Ma il relativo finanziamento arriverà solo in una fase successiva. Il provvedimento contiene essenzialmente le procedure per questi inserimenti che - va ricordato - riguardano soprattutto dipendenti a tempo determinato.

 

MARIO DRAGHI

La formula è quella di contratti di cinque anni (più precisamente tre con l'opzione di altri due); dunque allineati con la durata temporale del Pnrr che è destinato a concludersi tassativamente entro il 2026.

 

Tuttavia i nuovi arrivati, se operano bene, avranno poi buone possibilità di essere confermati nella pubblica amministrazione perché il loro lavoro rappresenterà un titolo preferenziale per futuri concorsi.

 

Ci saranno però altri canali di ingresso: quello relativo ai professionisti, per il quale entrerà in gioco il portale modello Linkedin che potrà essere alimentato anche dai relativi Ordini professionali, e quello riservato a studiosi di particolare competenza. In più dovrebbe essere ampliata la possibilità di attingere a dirigenti esterni articolo 19 comma 6, una scelta contestata da alcune associazioni di manager pubblici.

 

MARIO DRAGHI ANDREA ORLANDO

LA VELOCITÀ

Il punto-chiave è la semplificazione delle norme, finalizzata alla velocità: le procedure, essenziali e incentrate su un colloquio, dovrebbero terminare al massimo in 100 giorni in modo da rendere il nuovo personale operativo il prima possibile.

 

Un altro nodo da sciogliere nel provvedimento riguarda il trattamento economico: l'idea è far crescere le retribuzioni effettive attraverso lo sblocco dell'attuale tetto al salario accessorio.

 

MARIO DRAGHI - QUESTION TIME ALLA CAMERA

Si studiano anche meccanismi finalizzati a garantire un'adeguata presenza di donne e giovani nel nuovo contingente di dipendenti pubblici: tra le ipotesi quella di allargare la quota femminile nelle commissioni di concorso.
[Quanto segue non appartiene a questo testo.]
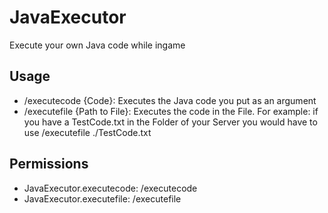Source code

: # JavaExecutor
Execute your own Java code while ingame
## Usage
- /executecode {Code}: Executes the Java code you put as an argument
- /executefile {Path to File}: Executes the code in the File. For example: if you have a TestCode.txt in the Folder of your Server you would have to use /executefile ./TestCode.txt
## Permissions
- JavaExecutor.executecode: /executecode
- JavaExecutor.executefile: /executefile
Per quanto riguarda i settori coinvolti, il testo del Pnrr privilegia quello della giustizia, destinato ad assorbire circa 22 mila figure professionali.

 

D'altra parte proprio la riforma della giustizia è uno degli obiettivi più sfidanti di tutto il piano, con l'impegno ridurre significativamente la durata dei processi. Per 5.350 nuovi dipendenti (ingegneri e tecnici informatici) il compito sarà aiutare gli tribunali e procure a modernizzarsi, mentre 16.500 giuristi, economisti e laureati in scienze politiche lavoreranno in modo specifico nei nuovi uffici del processo.

 

DANIELE FRANCO MARIO DRAGHI ANDREA ORLANDO

Oltre 340 nuove figure professionali saranno destinate in particolare alla giustizia amministrativa. Tra i nuovi ingressi c'è poi quello dei 1.000 professionisti della task force digitalizzazione, che dovranno aiutare specificamente la Pa a ripensare e velocizzare le sue procedure a partire da quelle per l'edilizia.

 

Altre figure specializzate andranno a collaborare con gli enti territoriali, Regioni e Comuni, che attualmente non sono in grado - in molte aree del Paese - di gestire le nuove procedure nei rigidi tempi previsti. Ci sono poi le 350 assunzioni destinate alla Ragioneria generale dello Stato, snodo chiave di tutto il Recovery Plan.